▼▼▼

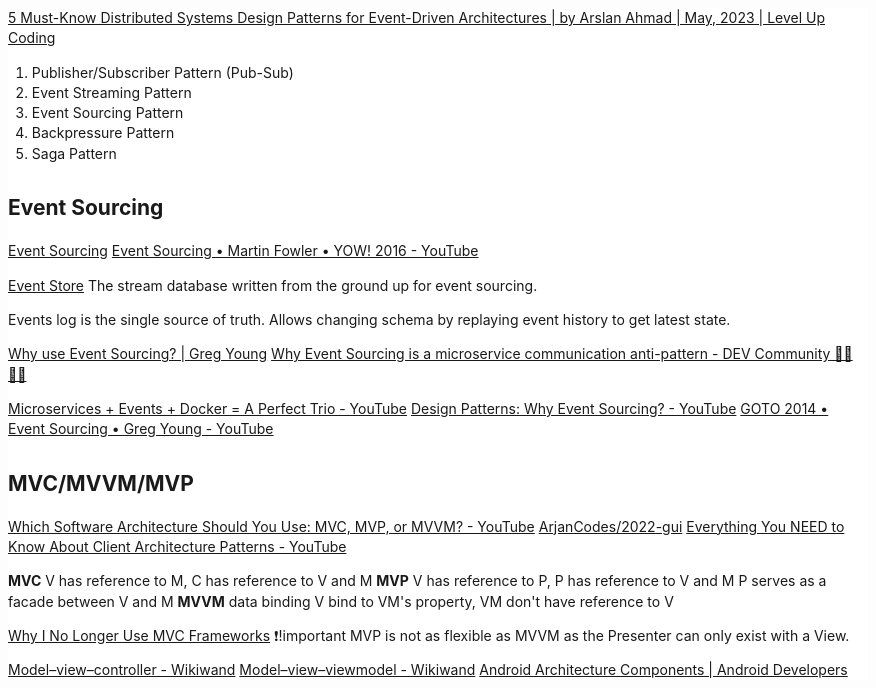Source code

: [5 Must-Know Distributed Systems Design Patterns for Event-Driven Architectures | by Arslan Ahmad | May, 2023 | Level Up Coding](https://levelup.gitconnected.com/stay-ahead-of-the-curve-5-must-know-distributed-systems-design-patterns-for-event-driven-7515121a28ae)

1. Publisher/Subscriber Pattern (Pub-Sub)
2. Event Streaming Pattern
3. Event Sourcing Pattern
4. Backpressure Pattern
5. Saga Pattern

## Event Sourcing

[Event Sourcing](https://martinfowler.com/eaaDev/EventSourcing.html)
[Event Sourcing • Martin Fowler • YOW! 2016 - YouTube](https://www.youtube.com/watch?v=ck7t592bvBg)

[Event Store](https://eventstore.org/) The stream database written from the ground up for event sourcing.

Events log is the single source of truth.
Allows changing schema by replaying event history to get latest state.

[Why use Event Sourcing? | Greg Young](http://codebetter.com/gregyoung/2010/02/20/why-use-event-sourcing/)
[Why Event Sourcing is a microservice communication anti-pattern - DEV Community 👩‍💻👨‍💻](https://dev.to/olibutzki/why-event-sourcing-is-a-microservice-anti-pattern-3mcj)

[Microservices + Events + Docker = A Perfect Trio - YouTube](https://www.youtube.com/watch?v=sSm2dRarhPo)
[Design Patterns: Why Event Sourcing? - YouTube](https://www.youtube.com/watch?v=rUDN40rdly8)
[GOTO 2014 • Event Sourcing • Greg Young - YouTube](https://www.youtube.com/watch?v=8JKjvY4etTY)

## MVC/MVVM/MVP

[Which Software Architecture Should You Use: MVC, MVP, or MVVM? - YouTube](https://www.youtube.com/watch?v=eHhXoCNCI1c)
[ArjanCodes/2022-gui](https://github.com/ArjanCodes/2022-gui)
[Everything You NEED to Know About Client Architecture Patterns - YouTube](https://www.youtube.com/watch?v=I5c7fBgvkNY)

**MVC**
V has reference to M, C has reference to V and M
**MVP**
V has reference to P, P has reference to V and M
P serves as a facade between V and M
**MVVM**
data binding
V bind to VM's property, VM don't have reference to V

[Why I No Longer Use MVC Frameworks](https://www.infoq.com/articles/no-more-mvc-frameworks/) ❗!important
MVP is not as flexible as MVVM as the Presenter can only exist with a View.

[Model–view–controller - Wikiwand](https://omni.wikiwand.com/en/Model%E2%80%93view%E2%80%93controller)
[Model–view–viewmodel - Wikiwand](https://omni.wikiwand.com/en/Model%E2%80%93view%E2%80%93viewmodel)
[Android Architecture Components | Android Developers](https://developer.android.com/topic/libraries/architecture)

▲▲▲

# [Problem to work on]
Copy out every line above word for word, leaving out the picture.

# [Output of the exercise]
Source code

: [5 Must-Know Distributed Systems Design Patterns for Event-Driven Architectures | by Arslan Ahmad | May, 2023 | Level Up Coding](https://levelup.gitconnected.com/stay-ahead-of-the-curve-5-must-know-distributed-systems-design-patterns-for-event-driven-7515121a28ae)

1. Publisher/Subscriber Pattern (Pub-Sub)
2. Event Streaming Pattern
3. Event Sourcing Pattern
4. Backpressure Pattern
5. Saga Pattern

## Event Sourcing

[Event Sourcing](https://martinfowler.com/eaaDev/EventSourcing.html)
[Event Sourcing • Martin Fowler • YOW! 2016 - YouTube](https://www.youtube.com/watch?v=ck7t592bvBg)

[Event Store](https://eventstore.org/) The stream database written from the ground up for event sourcing.

Events log is the single source of truth.
Allows changing schema by replaying event history to get latest state.

[Why use Event Sourcing? | Greg Young](http://codebetter.com/gregyoung/2010/02/20/why-use-event-sourcing/)
[Why Event Sourcing is a microservice communication anti-pattern - DEV Community 👩‍💻👨‍💻](https://dev.to/olibutzki/why-event-sourcing-is-a-microservice-anti-pattern-3mcj)

[Microservices + Events + Docker = A Perfect Trio - YouTube](https://www.youtube.com/watch?v=sSm2dRarhPo)
[Design Patterns: Why Event Sourcing? - YouTube](https://www.youtube.com/watch?v=rUDN40rdly8)
[GOTO 2014 • Event Sourcing • Greg Young - YouTube](https://www.youtube.com/watch?v=8JKjvY4etTY)

## MVC/MVVM/MVP

[Which Software Architecture Should You Use: MVC, MVP, or MVVM? - YouTube](https://www.youtube.com/watch?v=eHhXoCNCI1c)
[ArjanCodes/2022-gui](https://github.com/ArjanCodes/2022-gui)
[Everything You NEED to Know About Client Architecture Patterns - YouTube](https://www.youtube.com/watch?v=I5c7fBgvkNY)

**MVC**
V has reference to M, C has reference to V and M
**MVP**
V has reference to P, P has reference to V and M
P serves as a facade between V and M
**MVVM**
data binding
V bind to VM's property, VM don't have reference to V

[Why I No Longer Use MVC Frameworks](https://www.infoq.com/articles/no-more-mvc-frameworks/) ❗!important
MVP is not as flexible as MVVM as the Presenter can only exist with a View.

[Model–view–controller - Wikiwand](https://omni.wikiwand.com/en/Model%E2%80%93view%E2%80%93controller)
[Model–view–viewmodel - Wikiwand](https://omni.wikiwand.com/en/Model%E2%80%93view%E2%80%93viewmodel)
[Android Architecture Components | Android Developers](https://developer.android.com/topic/libraries/architecture)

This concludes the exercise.